▶ [EXCERPTED TEXT]:
————

Skip to content

API Reference

Low-level API documentation for pytest-repeated internals and extension points.

Using mkdocstrings

This page will be automatically generated from the source code docstrings using mkdocstrings.

Plugin Module

pytest_repeated.plugin

bayes_one_sided_proportion_test(r, n, N, prior_successes=1, prior_failures=1, posterior_threshold_probability=0.95)

Perform a one-sided Bayesian test for a population proportion.

Uses Beta-Binomial conjugate prior to compute posterior probability that the true proportion p > r.

Parameters:

Name Type Description Default
r float

threshold proportion (0 <= r <= 1)

required
n int

number of successes observed (0 <= n <= N)

required
N int

total number of trials (N > 0)

required
prior_successes float

prior pseudo-count for successes (default 1, uninformative)

1
prior_failures float

prior pseudo-count for failures (default 1, uninformative)

1
posterior_threshold_probability float

credible threshold (default 0.95)

————

▶ [GIVEN RECORDS]:
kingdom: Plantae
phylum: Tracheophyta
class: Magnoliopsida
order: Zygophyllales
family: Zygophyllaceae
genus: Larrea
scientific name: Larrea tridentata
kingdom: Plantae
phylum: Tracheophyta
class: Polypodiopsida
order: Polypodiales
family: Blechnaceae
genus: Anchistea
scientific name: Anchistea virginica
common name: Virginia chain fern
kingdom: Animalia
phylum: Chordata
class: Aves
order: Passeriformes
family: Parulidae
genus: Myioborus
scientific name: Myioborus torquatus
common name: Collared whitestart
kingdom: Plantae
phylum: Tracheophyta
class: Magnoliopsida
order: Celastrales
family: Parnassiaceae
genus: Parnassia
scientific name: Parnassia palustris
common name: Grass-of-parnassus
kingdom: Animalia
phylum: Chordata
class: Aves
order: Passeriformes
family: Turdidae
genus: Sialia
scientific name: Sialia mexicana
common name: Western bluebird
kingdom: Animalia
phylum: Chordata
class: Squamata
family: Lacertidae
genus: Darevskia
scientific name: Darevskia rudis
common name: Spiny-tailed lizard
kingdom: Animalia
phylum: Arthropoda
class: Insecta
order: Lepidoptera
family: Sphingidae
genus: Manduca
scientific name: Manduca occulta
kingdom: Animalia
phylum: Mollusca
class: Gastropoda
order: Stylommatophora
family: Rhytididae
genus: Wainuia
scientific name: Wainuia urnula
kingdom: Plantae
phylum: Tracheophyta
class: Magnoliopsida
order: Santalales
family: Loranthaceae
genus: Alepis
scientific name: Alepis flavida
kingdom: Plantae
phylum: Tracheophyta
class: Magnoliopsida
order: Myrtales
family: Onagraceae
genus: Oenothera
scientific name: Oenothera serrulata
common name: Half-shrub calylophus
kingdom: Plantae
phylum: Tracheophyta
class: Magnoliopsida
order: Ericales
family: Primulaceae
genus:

————

▶ [GIVEN REQUEST]:
Duplicate the part of the API reference page starting with "This page will" and going on through "a population proportion.". The entries have no connection to the API reference page.

▶ [RESPONSE TO THIS EXERCISE]:
This page will be automatically generated from the source code docstrings using mkdocstrings.

Plugin Module

pytest_repeated.plugin

bayes_one_sided_proportion_test(r, n, N, prior_successes=1, prior_failures=1, posterior_threshold_probability=0.95)

Perform a one-sided Bayesian test for a population proportion.